TASK STATEMENT: Return each line in the records below that includes "être".

==============================

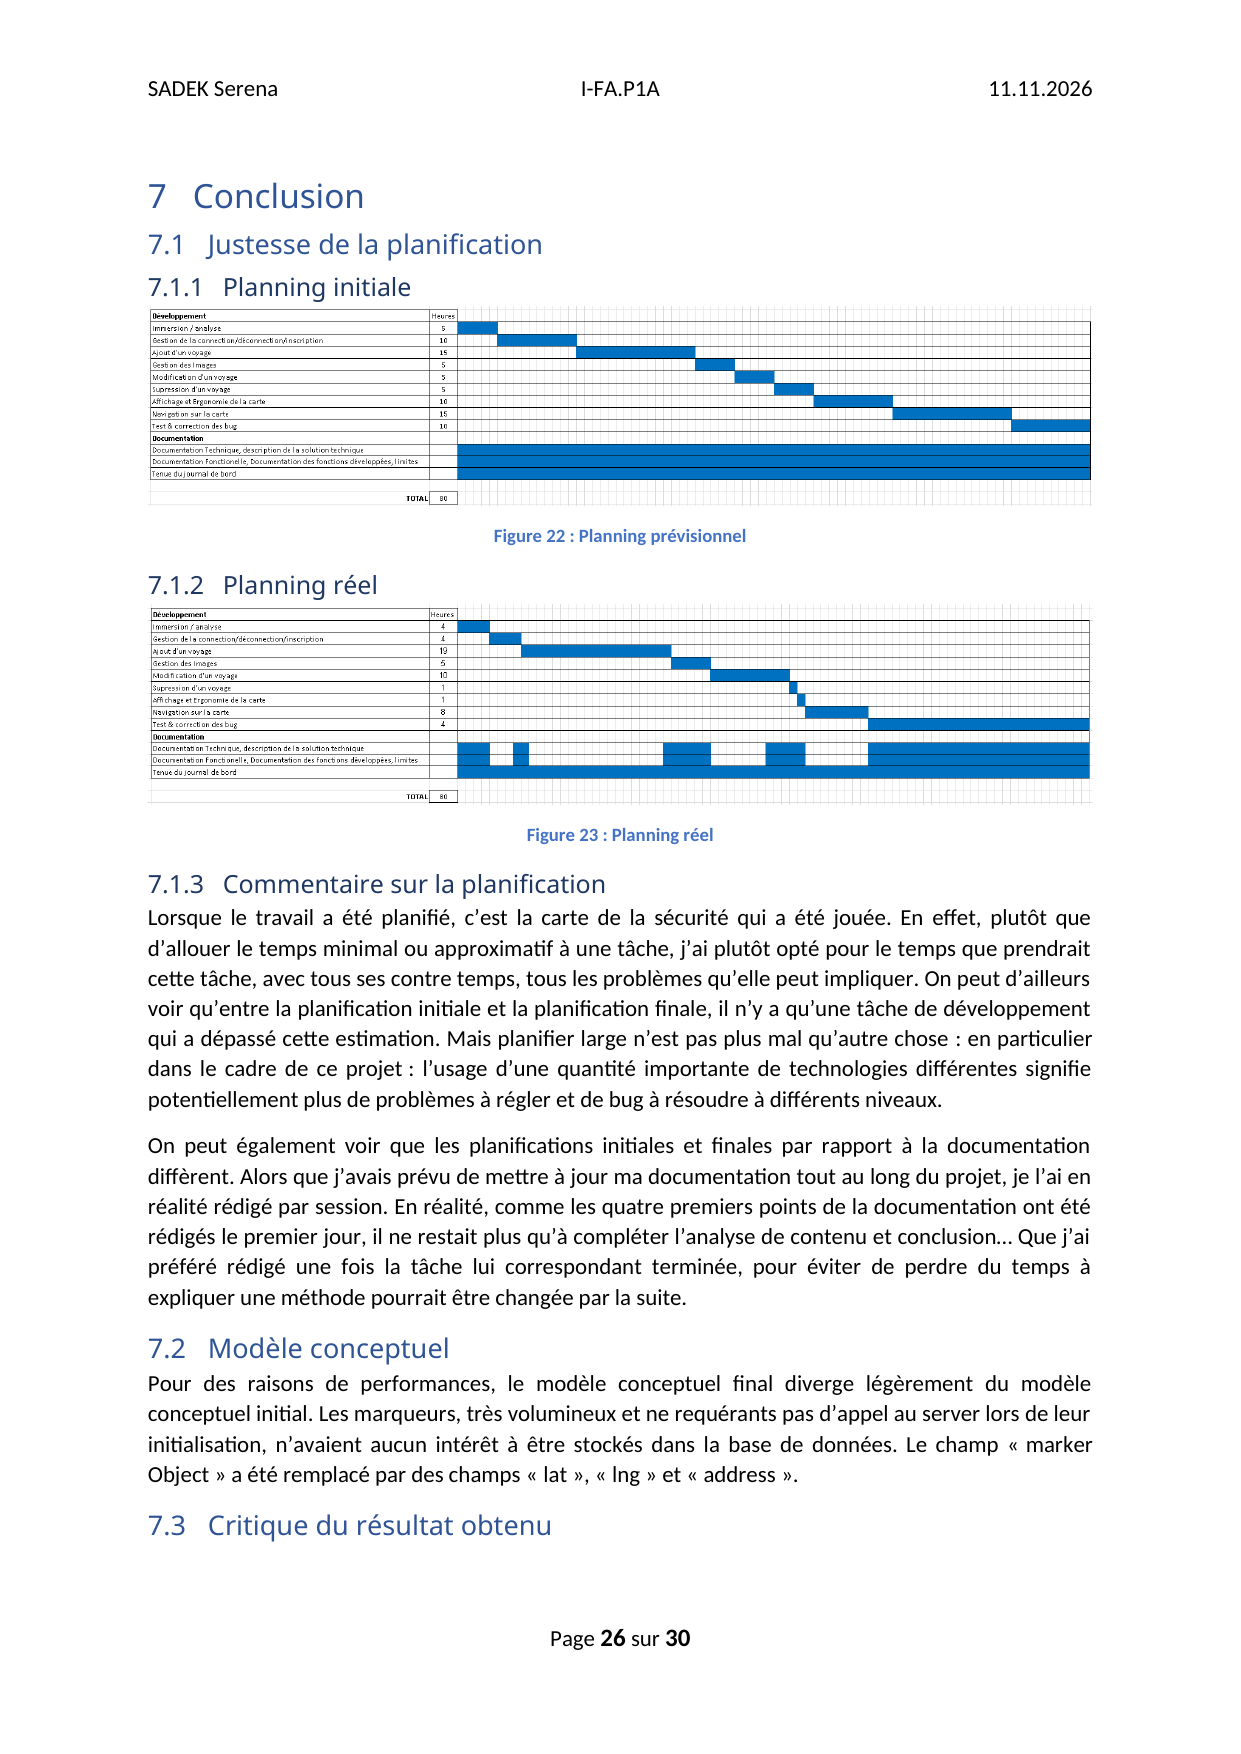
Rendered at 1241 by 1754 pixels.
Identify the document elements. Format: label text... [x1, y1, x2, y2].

subtitle Modèle conceptuel [148, 1329, 1093, 1366]
subtitle Planning initiale [148, 270, 1093, 304]
picture [147, 306, 1093, 506]
subtitle Conclusion [148, 173, 1093, 218]
subtitle Commentaire sur la planification [148, 867, 1093, 901]
text On peut également voir que les planifications initiales et finales par rapport à la documentation diffèrent. Alors que j’avais prévu de mettre à jour ma documentation tout au long du projet, je l’ai en réalité rédigé par session. En réalité, comme les quatre premiers points de la documentation ont été rédigés le premier jour, il ne restait plus qu’à compléter l’analyse de contenu et conclusion… Que j’ai préféré rédigé une fois la tâche lui correspondant terminée, pour éviter de perdre du temps à expliquer une méthode pourrait être changée par la suite. [148, 1132, 1093, 1311]
subtitle Planning réel [148, 568, 1093, 602]
subtitle Critique du résultat obtenu [148, 1507, 1093, 1544]
picture [147, 604, 1093, 805]
text Lorsque le travail a été planifié, c’est la carte de la sécurité qui a été jouée. En effet, plutôt que d’allouer le temps minimal ou approximatif à une tâche, j’ai plutôt opté pour le temps que prendrait cette tâche, avec tous ses contre temps, tous les problèmes qu’elle peut impliquer. On peut d’ailleurs voir qu’entre la planification initiale et la planification finale, il n’y a qu’une tâche de développement qui a dépassé cette estimation. Mais planifier large n’est pas plus mal qu’autre chose : en particulier dans le cadre de ce projet : l’usage d’une quantité importante de technologies différentes signifie potentiellement plus de problèmes à régler et de bug à résoudre à différents niveaux. [148, 903, 1093, 1113]
subtitle Justesse de la planification [148, 226, 1093, 263]
text Pour des raisons de performances, le modèle conceptuel final diverge légèrement du modèle conceptuel initial. Les marqueurs, très volumineux et ne requérants pas d’appel au server lors de leur initialisation, n’avaient aucun intérêt à être stockés dans la base de données. Le champ « marker Object » a été remplacé par des champs « lat », « lng » et « address ». [148, 1369, 1093, 1488]
text Figure : Planning prévisionnel [148, 524, 1093, 547]
text Figure : Planning réel [148, 823, 1093, 846]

==============================

TASK SOLUTION:
text On peut également voir que les planifications initiales et finales par rapport à la documentation diffèrent. Alors que j’avais prévu de mettre à jour ma documentation tout au long du projet, je l’ai en réalité rédigé par session. En réalité, comme les quatre premiers points de la documentation ont été rédigés le premier jour, il ne restait plus qu’à compléter l’analyse de contenu et conclusion… Que j’ai préféré rédigé une fois la tâche lui correspondant terminée, pour éviter de perdre du temps à expliquer une méthode pourrait être changée par la suite. [148, 1132, 1093, 1311]
text Pour des raisons de performances, le modèle conceptuel final diverge légèrement du modèle conceptuel initial. Les marqueurs, très volumineux et ne requérants pas d’appel au server lors de leur initialisation, n’avaient aucun intérêt à être stockés dans la base de données. Le champ « marker Object » a été remplacé par des champs « lat », « lng » et « address ». [148, 1369, 1093, 1488]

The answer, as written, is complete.